I told him I was waiting for a friend.
He said he just wanted to talk to me and that as soon as my friend got there, he would leave. So I accepted, and the bartender opened the beer in front of me so there was no question about the drink.
He first talked about some topics I ignored, but he caught my attention by saying the last two years had been difficult for him as a screenwriter. Interesting, because my wife had been dead two years. So now, I’m listening.
He continued and asked me about favorite quotes. “Do you know who said, ‘If you're going to try, go all the way. Otherwise, don't even start’?” I told him I didn’t, and he seemed a little perplexed, as if I should. Then he pulled out his phone, hit a button and audio from Charles Bukowski immediately played. That was an author Wendy read a lot. Now, he had my full attention.
This guy never asked my name, but told me his was Raphael.
I wasn’t thinking his mother was a Mutant Ninja Turtles fan, but instead—well, perhaps Archangel Raphael popping in on my anniversary.
So when he asked me what I did, I just smiled. He asked why, and I said that I was also a writer. He immediately asked what I dreamed about because every writer has dreams. I told him that since my wife died, I don’t have any dreams anymore.
He got all choked up and almost looked like he was going to cry.
And then he said that we had to write something together.
I was still a little freaked out by our meeting, but Raphael asked the bartender for a piece of paper and a pen and asked how I wanted to start the story.
Just days before, a medium told me that I should get a piece of paper and, at the top, just write “Chapter One,” and that’s how Wendy would start talking to me. I had tried. I went to the beach, I meditated and cleared my mind, and I sat with a pad of paper. Nothing came. So, I gave up the concept.
But this night, I thought, well, OK. Fine. If I’m going to play this game with a possible archangel, I told him, “Chapter One.”
Then he immediately wrote: “She used to ask me all kinds of questions.
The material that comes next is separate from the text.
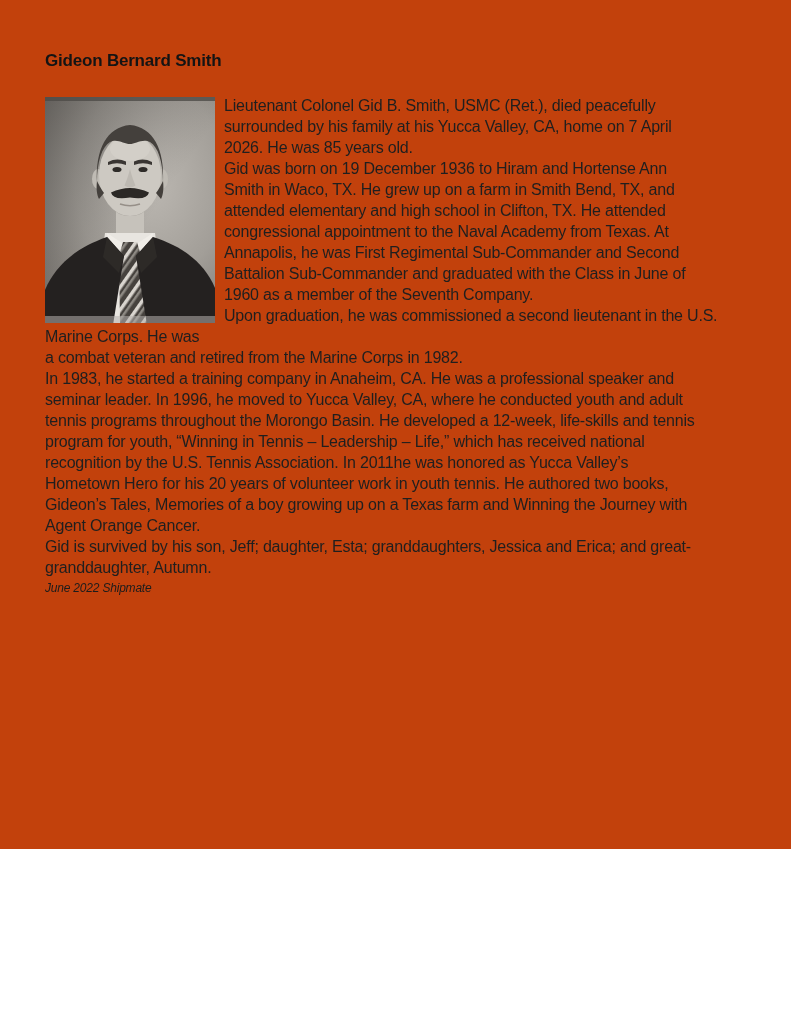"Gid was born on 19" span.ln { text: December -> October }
I loved being able to answer. I loved our conversations.”
I stared at him, ready to burst into tears. I asked him if he believed in mediums. He quickly said, “No, I have my own energy to talk to people. I don’t need to get energy from anyone else.”
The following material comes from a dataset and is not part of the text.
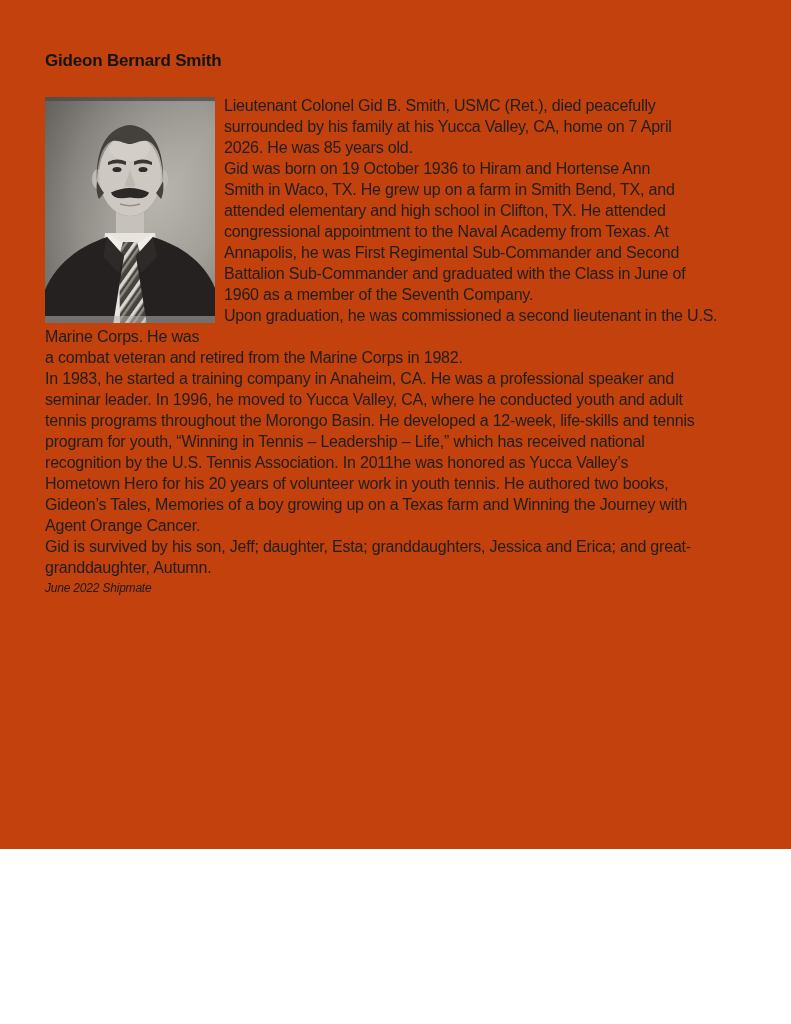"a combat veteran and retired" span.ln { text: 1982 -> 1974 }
Just as I thought that was a weird answer to my question, my friend Karina showed up. Because I was still taken aback, I simply went with her, thanked Raphael and walked away. I was starting to explain to Karina what happened, but when I turned around halfway across the bar, Raphael was gone. I looked everywhere and even asked Karina and the bartender if they had seen him because I wondered if he was a figment of my imagination. They admitted they saw him sitting with me, but neither had seen him come or go.
Now, I’m not trying to convince anyone of anything because I still have difficulty wrapping my head around it. But even Einstein said that energy cannot be created or destroyed, so it’s got to go somewhere. And perhaps it materializes on a bar stool to share a message from a loved one every now and then.